| INFORMATION |
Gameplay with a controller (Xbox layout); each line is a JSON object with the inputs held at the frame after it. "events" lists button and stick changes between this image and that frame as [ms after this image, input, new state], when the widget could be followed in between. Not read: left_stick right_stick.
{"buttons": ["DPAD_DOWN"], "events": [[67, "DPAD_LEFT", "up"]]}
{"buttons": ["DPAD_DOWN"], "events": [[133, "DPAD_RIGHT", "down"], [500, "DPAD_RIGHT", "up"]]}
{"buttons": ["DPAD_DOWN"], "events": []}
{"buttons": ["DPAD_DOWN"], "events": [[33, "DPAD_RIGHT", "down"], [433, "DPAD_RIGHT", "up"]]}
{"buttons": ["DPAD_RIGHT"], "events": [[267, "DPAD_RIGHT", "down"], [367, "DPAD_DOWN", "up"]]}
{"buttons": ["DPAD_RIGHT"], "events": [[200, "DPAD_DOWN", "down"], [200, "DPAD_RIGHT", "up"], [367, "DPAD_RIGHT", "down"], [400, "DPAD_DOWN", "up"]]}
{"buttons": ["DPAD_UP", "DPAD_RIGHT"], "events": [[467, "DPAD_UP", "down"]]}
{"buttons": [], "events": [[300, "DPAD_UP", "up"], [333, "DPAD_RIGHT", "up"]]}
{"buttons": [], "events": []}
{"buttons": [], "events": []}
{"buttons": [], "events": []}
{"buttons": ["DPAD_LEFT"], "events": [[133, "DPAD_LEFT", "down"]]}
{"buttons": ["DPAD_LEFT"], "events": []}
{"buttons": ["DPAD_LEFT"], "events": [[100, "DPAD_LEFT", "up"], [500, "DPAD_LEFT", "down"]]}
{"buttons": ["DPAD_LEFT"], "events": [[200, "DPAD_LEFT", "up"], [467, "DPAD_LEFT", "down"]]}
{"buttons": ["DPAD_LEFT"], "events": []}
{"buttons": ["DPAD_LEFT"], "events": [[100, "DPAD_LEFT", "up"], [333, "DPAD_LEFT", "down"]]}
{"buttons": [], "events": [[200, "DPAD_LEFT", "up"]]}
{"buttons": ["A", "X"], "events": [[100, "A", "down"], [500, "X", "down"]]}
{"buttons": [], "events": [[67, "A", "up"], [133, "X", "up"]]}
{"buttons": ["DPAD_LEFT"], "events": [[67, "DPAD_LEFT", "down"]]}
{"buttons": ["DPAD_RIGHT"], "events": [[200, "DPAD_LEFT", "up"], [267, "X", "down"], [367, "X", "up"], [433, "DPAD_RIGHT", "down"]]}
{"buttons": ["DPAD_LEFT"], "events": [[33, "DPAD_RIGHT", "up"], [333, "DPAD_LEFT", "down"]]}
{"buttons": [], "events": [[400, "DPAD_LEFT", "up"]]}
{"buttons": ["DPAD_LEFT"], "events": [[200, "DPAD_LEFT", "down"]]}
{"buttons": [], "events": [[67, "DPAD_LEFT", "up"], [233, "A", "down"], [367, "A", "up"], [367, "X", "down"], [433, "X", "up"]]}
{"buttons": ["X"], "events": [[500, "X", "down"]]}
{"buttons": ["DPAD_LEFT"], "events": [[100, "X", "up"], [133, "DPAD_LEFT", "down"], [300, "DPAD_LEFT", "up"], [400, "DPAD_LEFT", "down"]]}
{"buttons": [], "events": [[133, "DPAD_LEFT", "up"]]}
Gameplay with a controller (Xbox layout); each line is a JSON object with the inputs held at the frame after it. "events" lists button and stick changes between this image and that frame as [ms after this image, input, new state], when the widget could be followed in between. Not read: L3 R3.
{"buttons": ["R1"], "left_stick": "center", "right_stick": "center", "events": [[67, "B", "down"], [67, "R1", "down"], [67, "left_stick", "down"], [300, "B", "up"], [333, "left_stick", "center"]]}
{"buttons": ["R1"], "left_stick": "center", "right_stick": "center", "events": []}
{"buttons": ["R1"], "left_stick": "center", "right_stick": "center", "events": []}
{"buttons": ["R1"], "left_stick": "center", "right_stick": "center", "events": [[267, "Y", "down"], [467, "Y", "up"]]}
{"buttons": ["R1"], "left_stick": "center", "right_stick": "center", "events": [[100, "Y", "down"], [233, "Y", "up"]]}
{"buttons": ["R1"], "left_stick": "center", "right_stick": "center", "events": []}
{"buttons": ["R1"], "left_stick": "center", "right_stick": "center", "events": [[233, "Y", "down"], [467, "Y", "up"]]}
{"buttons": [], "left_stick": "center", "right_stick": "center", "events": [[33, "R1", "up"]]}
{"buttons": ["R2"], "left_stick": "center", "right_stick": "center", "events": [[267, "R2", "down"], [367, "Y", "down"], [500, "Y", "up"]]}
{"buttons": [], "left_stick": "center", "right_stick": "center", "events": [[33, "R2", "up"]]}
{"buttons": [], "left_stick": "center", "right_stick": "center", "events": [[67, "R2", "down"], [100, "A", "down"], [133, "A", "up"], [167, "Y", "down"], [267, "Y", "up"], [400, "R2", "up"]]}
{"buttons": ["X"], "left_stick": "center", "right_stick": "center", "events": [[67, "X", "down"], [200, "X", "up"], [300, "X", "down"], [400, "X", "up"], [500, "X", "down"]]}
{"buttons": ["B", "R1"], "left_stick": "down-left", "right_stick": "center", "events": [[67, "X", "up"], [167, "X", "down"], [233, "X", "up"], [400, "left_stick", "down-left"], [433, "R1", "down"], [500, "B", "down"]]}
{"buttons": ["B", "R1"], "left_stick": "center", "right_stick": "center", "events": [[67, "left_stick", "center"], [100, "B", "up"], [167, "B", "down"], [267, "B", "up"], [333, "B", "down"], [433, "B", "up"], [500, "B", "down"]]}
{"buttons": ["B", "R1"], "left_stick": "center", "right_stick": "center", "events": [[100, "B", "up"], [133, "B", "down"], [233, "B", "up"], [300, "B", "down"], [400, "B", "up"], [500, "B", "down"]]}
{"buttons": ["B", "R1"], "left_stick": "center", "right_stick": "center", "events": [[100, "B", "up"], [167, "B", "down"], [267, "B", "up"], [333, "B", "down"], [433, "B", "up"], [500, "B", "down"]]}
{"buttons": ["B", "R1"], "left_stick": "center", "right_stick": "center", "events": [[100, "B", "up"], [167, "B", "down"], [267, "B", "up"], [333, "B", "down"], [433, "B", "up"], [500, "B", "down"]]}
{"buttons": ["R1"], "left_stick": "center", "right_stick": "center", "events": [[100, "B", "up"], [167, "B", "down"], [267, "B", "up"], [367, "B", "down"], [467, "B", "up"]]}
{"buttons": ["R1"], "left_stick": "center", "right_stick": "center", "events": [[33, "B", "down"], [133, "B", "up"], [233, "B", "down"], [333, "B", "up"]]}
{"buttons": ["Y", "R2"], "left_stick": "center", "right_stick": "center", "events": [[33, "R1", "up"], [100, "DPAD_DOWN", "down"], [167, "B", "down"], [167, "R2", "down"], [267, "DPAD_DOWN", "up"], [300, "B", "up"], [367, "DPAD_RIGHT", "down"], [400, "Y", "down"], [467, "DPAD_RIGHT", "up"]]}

| AIM OF THE EXERCISE |
Repeat every entry exactly, please.

| SOLVED PROBLEM |
Gameplay with a controller (Xbox layout); each line is a JSON object with the inputs held at the frame after it. "events" lists button and stick changes between this image and that frame as [ms after this image, input, new state], when the widget could be followed in between. Not read: left_stick right_stick.
{"buttons": ["DPAD_DOWN"], "events": [[67, "DPAD_LEFT", "up"]]}
{"buttons": ["DPAD_DOWN"], "events": [[133, "DPAD_RIGHT", "down"], [500, "DPAD_RIGHT", "up"]]}
{"buttons": ["DPAD_DOWN"], "events": []}
{"buttons": ["DPAD_DOWN"], "events": [[33, "DPAD_RIGHT", "down"], [433, "DPAD_RIGHT", "up"]]}
{"buttons": ["DPAD_RIGHT"], "events": [[267, "DPAD_RIGHT", "down"], [367, "DPAD_DOWN", "up"]]}
{"buttons": ["DPAD_RIGHT"], "events": [[200, "DPAD_DOWN", "down"], [200, "DPAD_RIGHT", "up"], [367, "DPAD_RIGHT", "down"], [400, "DPAD_DOWN", "up"]]}
{"buttons": ["DPAD_UP", "DPAD_RIGHT"], "events": [[467, "DPAD_UP", "down"]]}
{"buttons": [], "events": [[300, "DPAD_UP", "up"], [333, "DPAD_RIGHT", "up"]]}
{"buttons": [], "events": []}
{"buttons": [], "events": []}
{"buttons": [], "events": []}
{"buttons": ["DPAD_LEFT"], "events": [[133, "DPAD_LEFT", "down"]]}
{"buttons": ["DPAD_LEFT"], "events": []}
{"buttons": ["DPAD_LEFT"], "events": [[100, "DPAD_LEFT", "up"], [500, "DPAD_LEFT", "down"]]}
{"buttons": ["DPAD_LEFT"], "events": [[200, "DPAD_LEFT", "up"], [467, "DPAD_LEFT", "down"]]}
{"buttons": ["DPAD_LEFT"], "events": []}
{"buttons": ["DPAD_LEFT"], "events": [[100, "DPAD_LEFT", "up"], [333, "DPAD_LEFT", "down"]]}
{"buttons": [], "events": [[200, "DPAD_LEFT", "up"]]}
{"buttons": ["A", "X"], "events": [[100, "A", "down"], [500, "X", "down"]]}
{"buttons": [], "events": [[67, "A", "up"], [133, "X", "up"]]}
{"buttons": ["DPAD_LEFT"], "events": [[67, "DPAD_LEFT", "down"]]}
{"buttons": ["DPAD_RIGHT"], "events": [[200, "DPAD_LEFT", "up"], [267, "X", "down"], [367, "X", "up"], [433, "DPAD_RIGHT", "down"]]}
{"buttons": ["DPAD_LEFT"], "events": [[33, "DPAD_RIGHT", "up"], [333, "DPAD_LEFT", "down"]]}
{"buttons": [], "events": [[400, "DPAD_LEFT", "up"]]}
{"buttons": ["DPAD_LEFT"], "events": [[200, "DPAD_LEFT", "down"]]}
{"buttons": [], "events": [[67, "DPAD_LEFT", "up"], [233, "A", "down"], [367, "A", "up"], [367, "X", "down"], [433, "X", "up"]]}
{"buttons": ["X"], "events": [[500, "X", "down"]]}
{"buttons": ["DPAD_LEFT"], "events": [[100, "X", "up"], [133, "DPAD_LEFT", "down"], [300, "DPAD_LEFT", "up"], [400, "DPAD_LEFT", "down"]]}
{"buttons": [], "events": [[133, "DPAD_LEFT", "up"]]}
Gameplay with a controller (Xbox layout); each line is a JSON object with the inputs held at the frame after it. "events" lists button and stick changes between this image and that frame as [ms after this image, input, new state], when the widget could be followed in between. Not read: L3 R3.
{"buttons": ["R1"], "left_stick": "center", "right_stick": "center", "events": [[67, "B", "down"], [67, "R1", "down"], [67, "left_stick", "down"], [300, "B", "up"], [333, "left_stick", "center"]]}
{"buttons": ["R1"], "left_stick": "center", "right_stick": "center", "events": []}
{"buttons": ["R1"], "left_stick": "center", "right_stick": "center", "events": []}
{"buttons": ["R1"], "left_stick": "center", "right_stick": "center", "events": [[267, "Y", "down"], [467, "Y", "up"]]}
{"buttons": ["R1"], "left_stick": "center", "right_stick": "center", "events": [[100, "Y", "down"], [233, "Y", "up"]]}
{"buttons": ["R1"], "left_stick": "center", "right_stick": "center", "events": []}
{"buttons": ["R1"], "left_stick": "center", "right_stick": "center", "events": [[233, "Y", "down"], [467, "Y", "up"]]}
{"buttons": [], "left_stick": "center", "right_stick": "center", "events": [[33, "R1", "up"]]}
{"buttons": ["R2"], "left_stick": "center", "right_stick": "center", "events": [[267, "R2", "down"], [367, "Y", "down"], [500, "Y", "up"]]}
{"buttons": [], "left_stick": "center", "right_stick": "center", "events": [[33, "R2", "up"]]}
{"buttons": [], "left_stick": "center", "right_stick": "center", "events": [[67, "R2", "down"], [100, "A", "down"], [133, "A", "up"], [167, "Y", "down"], [267, "Y", "up"], [400, "R2", "up"]]}
{"buttons": ["X"], "left_stick": "center", "right_stick": "center", "events": [[67, "X", "down"], [200, "X", "up"], [300, "X", "down"], [400, "X", "up"], [500, "X", "down"]]}
{"buttons": ["B", "R1"], "left_stick": "down-left", "right_stick": "center", "events": [[67, "X", "up"], [167, "X", "down"], [233, "X", "up"], [400, "left_stick", "down-left"], [433, "R1", "down"], [500, "B", "down"]]}
{"buttons": ["B", "R1"], "left_stick": "center", "right_stick": "center", "events": [[67, "left_stick", "center"], [100, "B", "up"], [167, "B", "down"], [267, "B", "up"], [333, "B", "down"], [433, "B", "up"], [500, "B", "down"]]}
{"buttons": ["B", "R1"], "left_stick": "center", "right_stick": "center", "events": [[100, "B", "up"], [133, "B", "down"], [233, "B", "up"], [300, "B", "down"], [400, "B", "up"], [500, "B", "down"]]}
{"buttons": ["B", "R1"], "left_stick": "center", "right_stick": "center", "events": [[100, "B", "up"], [167, "B", "down"], [267, "B", "up"], [333, "B", "down"], [433, "B", "up"], [500, "B", "down"]]}
{"buttons": ["B", "R1"], "left_stick": "center", "right_stick": "center", "events": [[100, "B", "up"], [167, "B", "down"], [267, "B", "up"], [333, "B", "down"], [433, "B", "up"], [500, "B", "down"]]}
{"buttons": ["R1"], "left_stick": "center", "right_stick": "center", "events": [[100, "B", "up"], [167, "B", "down"], [267, "B", "up"], [367, "B", "down"], [467, "B", "up"]]}
{"buttons": ["R1"], "left_stick": "center", "right_stick": "center", "events": [[33, "B", "down"], [133, "B", "up"], [233, "B", "down"], [333, "B", "up"]]}
{"buttons": ["Y", "R2"], "left_stick": "center", "right_stick": "center", "events": [[33, "R1", "up"], [100, "DPAD_DOWN", "down"], [167, "B", "down"], [167, "R2", "down"], [267, "DPAD_DOWN", "up"], [300, "B", "up"], [367, "DPAD_RIGHT", "down"], [400, "Y", "down"], [467, "DPAD_RIGHT", "up"]]}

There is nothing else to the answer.